Mise en abyme de l’industrie musicale, « Course de fond » tourne en dérision la quête du buzz inévitable aux rappeurs : « J’réfléchis à un truc de con pour plus de visibilité et j’hésite entre rapper en coréen, freestyler dans une rue publique, publier ça sur TikTok, faire péter les dix millions... ». Saaro se livre à nous sans concession, fidèle à sa vision d’un rap authentique et consciencieux : « J’suis pas Ninho mais dis-moi que tu m’aimes », lance-t-il non sans autodérision, en référence au titre éponyme de ce dernier.
Marion Bauer
TAFTAF – « S’enfuir » réalisé par ScopProd
Rappeur d’Ivry-sur-Seine, Taf Taf nous dévoile son premier single « S’enfuir ». Si le clip – efficacement réalisé – reprend en toute simplicité les codes usuels du rap de cité, le jeune artiste capte notre intérêt avec ce titre empreint de musicalité. Sa voix enveloppante ne va pas sans rappeler certains refrains des frères PNL ou encore de Maes, qui joue pleinement de cette musicalité quitte à s’éloigner du rap par moments. Un premier projet modeste mais qui remplit dignement ses objectifs. Avec plus d’originalité dans les textes et davantage de prise de risques, nul doute que l’univers musical de Taf Taf gagnerait en profondeur et ferait des émules dans le rap game.
Marion Bauer
M4 – « Luis Garavito » réalisé par Saki
Originaire de Liège en Belgique et seulement âgé de dix-huit ans, l’intrigant M4 débarque dans le monde du rap d’un pas assuré – pleinement investi dans ses premiers titres hors-série avant de passer à des projets plus sérieux. « Gog & Magog » sorti en novembre dernier témoignait déjà de sa voix charismatique et de sa maîtrise de la rime. Avec « Luis Garavito », M4 n’a plus de temps à perdre et voit les choses en grand : musique classique en guise d’ouverture, débit de parole qui s’accélère, ruptures de rythme…

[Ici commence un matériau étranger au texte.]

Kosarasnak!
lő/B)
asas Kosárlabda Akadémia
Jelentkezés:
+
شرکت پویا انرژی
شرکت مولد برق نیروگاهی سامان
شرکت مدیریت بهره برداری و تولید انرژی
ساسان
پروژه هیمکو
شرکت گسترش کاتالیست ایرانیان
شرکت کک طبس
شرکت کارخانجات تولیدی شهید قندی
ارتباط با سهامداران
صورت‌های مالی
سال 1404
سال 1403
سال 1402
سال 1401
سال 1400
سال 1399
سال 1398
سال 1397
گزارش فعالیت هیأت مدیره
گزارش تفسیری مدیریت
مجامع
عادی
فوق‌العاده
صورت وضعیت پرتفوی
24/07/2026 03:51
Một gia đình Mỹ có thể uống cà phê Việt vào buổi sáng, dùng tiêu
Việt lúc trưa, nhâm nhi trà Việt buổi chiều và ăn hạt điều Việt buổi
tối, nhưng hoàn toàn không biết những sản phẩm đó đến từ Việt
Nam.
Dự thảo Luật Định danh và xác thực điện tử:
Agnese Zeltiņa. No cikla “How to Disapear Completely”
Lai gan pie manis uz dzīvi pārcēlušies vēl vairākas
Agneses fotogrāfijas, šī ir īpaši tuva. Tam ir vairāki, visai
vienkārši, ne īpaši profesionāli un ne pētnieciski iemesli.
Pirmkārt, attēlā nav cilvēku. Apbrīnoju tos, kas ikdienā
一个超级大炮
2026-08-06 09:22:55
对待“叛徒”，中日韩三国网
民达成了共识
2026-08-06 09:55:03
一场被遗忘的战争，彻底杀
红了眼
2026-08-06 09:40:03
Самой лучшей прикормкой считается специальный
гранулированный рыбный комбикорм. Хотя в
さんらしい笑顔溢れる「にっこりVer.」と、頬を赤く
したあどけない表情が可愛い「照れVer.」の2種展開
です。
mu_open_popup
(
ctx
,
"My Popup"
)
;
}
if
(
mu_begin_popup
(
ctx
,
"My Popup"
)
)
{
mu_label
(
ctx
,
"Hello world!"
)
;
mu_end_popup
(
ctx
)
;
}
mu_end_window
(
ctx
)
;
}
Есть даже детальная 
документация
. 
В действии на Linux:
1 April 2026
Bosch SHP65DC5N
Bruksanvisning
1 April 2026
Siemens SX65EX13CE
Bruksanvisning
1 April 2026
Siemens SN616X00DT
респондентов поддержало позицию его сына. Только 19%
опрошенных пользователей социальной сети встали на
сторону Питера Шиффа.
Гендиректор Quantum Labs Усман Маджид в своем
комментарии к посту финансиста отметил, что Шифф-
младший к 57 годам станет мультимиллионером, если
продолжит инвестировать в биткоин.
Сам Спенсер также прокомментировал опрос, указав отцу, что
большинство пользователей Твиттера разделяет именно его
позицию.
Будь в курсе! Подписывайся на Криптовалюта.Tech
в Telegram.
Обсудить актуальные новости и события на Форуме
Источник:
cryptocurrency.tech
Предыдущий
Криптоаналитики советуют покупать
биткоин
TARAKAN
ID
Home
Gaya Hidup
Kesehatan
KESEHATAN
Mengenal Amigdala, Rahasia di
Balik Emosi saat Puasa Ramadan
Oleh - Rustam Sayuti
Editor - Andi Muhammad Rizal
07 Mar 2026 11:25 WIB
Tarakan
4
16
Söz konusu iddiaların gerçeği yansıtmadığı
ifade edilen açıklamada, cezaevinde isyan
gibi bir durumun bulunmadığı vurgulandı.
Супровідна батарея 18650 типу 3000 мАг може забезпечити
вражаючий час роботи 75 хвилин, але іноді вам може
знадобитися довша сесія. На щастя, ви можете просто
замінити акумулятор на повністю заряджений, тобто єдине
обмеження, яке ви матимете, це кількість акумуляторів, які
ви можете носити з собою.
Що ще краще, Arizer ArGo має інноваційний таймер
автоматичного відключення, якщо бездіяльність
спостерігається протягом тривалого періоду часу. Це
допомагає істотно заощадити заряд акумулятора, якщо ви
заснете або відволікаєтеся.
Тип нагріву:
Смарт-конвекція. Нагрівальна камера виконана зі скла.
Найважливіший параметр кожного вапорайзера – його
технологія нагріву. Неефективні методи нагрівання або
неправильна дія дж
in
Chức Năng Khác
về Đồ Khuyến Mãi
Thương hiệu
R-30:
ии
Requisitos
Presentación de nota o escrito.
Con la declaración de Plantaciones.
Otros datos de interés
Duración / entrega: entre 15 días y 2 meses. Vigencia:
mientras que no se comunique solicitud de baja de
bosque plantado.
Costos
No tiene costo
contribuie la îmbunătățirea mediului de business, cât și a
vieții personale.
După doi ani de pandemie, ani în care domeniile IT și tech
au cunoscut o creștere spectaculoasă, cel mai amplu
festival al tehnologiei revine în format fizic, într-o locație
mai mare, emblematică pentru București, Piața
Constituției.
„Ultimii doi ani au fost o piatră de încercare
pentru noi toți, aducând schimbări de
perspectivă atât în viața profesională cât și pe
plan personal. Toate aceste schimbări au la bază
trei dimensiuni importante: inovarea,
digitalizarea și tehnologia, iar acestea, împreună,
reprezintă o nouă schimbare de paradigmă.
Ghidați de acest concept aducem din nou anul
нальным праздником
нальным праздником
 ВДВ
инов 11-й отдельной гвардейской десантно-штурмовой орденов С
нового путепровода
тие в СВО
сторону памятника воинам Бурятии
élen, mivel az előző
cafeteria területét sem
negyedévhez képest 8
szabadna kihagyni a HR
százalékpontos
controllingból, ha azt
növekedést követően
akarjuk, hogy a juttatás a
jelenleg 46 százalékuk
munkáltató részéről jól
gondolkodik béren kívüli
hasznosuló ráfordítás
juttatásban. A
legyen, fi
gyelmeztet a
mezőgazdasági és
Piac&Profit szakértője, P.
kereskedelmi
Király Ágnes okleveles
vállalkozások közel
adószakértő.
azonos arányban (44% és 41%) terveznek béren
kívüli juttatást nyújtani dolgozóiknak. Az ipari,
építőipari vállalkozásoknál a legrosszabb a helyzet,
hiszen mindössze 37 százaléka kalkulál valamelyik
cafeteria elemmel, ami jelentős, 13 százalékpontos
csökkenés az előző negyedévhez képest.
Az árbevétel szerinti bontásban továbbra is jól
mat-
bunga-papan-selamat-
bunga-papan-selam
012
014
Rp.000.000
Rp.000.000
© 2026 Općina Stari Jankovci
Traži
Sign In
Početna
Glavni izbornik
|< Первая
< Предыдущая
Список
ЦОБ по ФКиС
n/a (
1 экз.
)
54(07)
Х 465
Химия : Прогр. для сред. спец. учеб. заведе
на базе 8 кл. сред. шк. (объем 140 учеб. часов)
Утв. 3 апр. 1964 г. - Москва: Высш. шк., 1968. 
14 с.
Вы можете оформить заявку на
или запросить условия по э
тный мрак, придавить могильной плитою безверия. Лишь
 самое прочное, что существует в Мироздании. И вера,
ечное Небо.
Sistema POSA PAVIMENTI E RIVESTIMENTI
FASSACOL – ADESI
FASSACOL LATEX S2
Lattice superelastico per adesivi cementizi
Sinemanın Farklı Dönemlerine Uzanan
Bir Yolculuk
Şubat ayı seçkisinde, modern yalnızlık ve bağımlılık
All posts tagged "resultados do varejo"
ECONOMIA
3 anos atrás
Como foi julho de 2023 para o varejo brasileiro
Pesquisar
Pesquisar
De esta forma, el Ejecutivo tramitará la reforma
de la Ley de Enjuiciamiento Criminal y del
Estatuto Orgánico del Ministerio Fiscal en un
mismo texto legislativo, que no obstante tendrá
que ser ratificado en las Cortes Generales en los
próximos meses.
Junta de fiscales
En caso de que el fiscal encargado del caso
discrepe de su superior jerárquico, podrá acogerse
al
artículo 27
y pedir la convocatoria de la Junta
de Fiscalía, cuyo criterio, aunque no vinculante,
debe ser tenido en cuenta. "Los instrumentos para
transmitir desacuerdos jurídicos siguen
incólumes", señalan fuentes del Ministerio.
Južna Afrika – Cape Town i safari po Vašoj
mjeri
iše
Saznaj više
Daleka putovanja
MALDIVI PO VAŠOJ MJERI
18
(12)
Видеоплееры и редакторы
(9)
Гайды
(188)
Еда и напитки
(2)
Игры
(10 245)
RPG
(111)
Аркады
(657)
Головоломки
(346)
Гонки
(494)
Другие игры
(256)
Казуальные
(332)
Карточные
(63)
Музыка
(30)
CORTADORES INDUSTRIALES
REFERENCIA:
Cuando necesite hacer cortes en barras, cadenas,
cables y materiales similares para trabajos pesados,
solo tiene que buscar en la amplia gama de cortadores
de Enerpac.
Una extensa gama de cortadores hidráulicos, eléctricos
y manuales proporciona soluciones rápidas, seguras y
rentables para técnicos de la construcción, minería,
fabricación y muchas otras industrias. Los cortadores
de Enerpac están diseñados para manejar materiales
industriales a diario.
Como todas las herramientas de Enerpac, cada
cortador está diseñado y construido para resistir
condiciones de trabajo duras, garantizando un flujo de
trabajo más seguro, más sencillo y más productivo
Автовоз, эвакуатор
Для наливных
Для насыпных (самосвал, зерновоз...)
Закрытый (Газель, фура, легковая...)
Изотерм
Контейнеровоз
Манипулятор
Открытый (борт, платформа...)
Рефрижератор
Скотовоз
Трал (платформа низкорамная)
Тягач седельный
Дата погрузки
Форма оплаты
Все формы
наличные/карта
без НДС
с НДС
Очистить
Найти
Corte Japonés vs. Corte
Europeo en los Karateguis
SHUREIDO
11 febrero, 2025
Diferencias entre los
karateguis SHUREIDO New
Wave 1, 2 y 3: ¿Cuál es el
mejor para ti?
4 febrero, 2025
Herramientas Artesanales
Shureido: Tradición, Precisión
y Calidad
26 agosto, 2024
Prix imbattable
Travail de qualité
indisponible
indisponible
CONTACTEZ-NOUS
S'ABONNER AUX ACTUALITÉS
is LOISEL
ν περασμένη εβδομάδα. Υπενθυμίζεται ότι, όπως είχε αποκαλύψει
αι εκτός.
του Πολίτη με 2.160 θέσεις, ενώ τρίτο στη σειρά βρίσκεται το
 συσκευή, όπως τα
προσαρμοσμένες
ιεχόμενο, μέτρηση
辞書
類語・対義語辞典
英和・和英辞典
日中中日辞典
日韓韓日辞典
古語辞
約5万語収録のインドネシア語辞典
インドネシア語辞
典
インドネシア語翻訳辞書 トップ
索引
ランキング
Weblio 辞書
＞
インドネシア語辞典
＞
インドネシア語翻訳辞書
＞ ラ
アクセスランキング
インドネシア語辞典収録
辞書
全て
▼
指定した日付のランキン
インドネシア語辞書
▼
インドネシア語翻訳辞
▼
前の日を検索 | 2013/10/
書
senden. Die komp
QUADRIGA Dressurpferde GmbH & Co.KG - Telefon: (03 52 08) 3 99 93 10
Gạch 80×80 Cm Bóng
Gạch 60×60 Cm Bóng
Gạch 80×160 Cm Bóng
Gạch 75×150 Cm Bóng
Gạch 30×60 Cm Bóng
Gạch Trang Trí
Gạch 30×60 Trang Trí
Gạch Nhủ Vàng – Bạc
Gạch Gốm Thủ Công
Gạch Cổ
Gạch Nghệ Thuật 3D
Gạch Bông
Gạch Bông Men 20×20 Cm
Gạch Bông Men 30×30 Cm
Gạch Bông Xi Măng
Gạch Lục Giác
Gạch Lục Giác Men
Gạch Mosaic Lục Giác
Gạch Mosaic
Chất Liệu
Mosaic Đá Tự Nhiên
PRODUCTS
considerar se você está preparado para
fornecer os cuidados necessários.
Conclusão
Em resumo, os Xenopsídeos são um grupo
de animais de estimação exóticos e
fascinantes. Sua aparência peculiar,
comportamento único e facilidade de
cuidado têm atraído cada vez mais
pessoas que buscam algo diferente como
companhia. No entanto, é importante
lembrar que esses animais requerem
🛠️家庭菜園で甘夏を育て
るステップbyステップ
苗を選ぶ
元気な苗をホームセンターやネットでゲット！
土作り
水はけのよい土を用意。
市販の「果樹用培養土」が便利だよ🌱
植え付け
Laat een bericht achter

Italien de par sa mère, M4 a le sens de la tchatche et il est vrai que sa cadence rappelle parfois celles de certains rappeurs italiens, comme Keta dans le titre « Glide ». Le travail s’en ressent et le rappeur ne s’en cache pas : « J’ai gratté des textes dans ma chambre toute la noche ». Ce premier clip officiel ne laisse présager que du positif pour la suite à venir.
Marion Bauer
aupinard – « texto » réalisé par aupinard et Lonnyprod
Le jeune artiste bordelais aupinard continue de nous partager son amour pour la musique brésilienne avec son nouveau single post-rupture bossa-nova « texto ». Le romantique nous parle ici d’une fin de relation causée par les habitudes barbantes de la vie de couple et le manque d’attention envers son ex, tout ça sur un air de guitare doux et ensoleillé. Le clip, réalisé par Lonnyprod et lui-même, nous montre les galères du train de vie et de couple de ce Pierre Barouh des temps modernes sous la grisaille bordelaise. Une chanson de rupture à la mélodie entêtante et aux rythmes bossa qui soignera, on l’espère, les cœurs brisés.
Thomas Soulet
damlif – « Mentir ah ça j’aime » réalisé par lerayonlunaire, dushan zofka et damlif
Entre rap et chanson introspective, le jeune rappeur damlif, membre du collectif 75e session (Népal, Zinée, M le Maudit…), revient avec ce nouveau titre sombre et intime « Mentir ah ça j’aime ». C’est sur une guitare pleine de reverb telles des vagues qui s’échouent sur la plage et des accords au synthétiseur envoûtants que damlif continue sa quête d’identité. Le clip, aux images très art contemporain, flirte avec la musique mélancolique co-produite par Sheldon et les paroles amères du rappeur, pour un résultat sombre et trouble. Une tristesse envahissante que l’artiste s’est empressé d’évacuer sur un nouvel EP prévu pour le printemps.